---------- Given records ----------
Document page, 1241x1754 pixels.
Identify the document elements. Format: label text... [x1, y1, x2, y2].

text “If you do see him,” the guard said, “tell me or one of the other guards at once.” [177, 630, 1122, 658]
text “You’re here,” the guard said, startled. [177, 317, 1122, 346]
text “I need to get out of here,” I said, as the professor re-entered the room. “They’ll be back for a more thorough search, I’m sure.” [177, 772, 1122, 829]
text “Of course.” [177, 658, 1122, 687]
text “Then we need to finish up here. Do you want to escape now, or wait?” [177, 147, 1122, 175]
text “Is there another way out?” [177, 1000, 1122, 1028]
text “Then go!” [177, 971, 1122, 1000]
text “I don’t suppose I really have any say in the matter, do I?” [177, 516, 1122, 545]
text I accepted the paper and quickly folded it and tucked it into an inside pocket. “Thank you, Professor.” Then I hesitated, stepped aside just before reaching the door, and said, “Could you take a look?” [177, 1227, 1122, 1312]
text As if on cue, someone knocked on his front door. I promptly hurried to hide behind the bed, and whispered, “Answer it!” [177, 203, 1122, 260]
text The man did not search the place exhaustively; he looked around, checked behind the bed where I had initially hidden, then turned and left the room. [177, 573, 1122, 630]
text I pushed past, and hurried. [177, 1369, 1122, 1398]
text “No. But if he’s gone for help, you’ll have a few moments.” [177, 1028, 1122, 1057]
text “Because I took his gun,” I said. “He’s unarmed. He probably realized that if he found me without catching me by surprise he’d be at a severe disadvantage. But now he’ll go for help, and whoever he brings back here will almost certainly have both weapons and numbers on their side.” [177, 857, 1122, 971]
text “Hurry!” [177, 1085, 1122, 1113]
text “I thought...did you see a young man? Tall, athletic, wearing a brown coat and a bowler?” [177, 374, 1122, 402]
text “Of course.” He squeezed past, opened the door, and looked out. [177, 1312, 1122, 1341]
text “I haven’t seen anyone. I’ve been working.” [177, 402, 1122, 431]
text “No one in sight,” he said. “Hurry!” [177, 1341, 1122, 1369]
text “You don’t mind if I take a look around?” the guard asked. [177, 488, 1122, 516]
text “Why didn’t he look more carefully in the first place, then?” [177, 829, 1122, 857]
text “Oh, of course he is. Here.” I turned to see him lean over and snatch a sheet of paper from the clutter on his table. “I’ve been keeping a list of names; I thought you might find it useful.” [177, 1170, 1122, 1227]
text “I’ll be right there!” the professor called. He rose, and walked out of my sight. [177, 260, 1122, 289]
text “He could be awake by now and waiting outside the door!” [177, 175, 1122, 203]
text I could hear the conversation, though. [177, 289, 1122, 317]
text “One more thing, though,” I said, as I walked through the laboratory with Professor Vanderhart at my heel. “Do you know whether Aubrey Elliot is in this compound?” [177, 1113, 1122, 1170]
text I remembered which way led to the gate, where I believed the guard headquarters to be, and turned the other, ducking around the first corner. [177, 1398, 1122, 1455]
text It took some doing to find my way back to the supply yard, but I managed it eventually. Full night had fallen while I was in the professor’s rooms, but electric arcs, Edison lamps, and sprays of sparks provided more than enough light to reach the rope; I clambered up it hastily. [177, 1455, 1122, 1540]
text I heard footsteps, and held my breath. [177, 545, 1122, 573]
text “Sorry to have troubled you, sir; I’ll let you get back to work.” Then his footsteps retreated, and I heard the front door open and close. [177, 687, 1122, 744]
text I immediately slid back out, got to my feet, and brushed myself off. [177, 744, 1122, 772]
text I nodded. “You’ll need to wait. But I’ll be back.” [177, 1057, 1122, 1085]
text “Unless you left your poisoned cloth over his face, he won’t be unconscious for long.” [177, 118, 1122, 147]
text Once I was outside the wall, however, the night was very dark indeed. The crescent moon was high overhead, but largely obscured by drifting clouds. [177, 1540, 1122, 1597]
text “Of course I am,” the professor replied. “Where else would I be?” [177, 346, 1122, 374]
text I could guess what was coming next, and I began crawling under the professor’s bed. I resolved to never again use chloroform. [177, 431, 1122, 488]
----------
◆ Directive ◆
One number makes up the answer: the number of lines among the entries that include the word "hurried".

◆ Output of the exercise ◆
2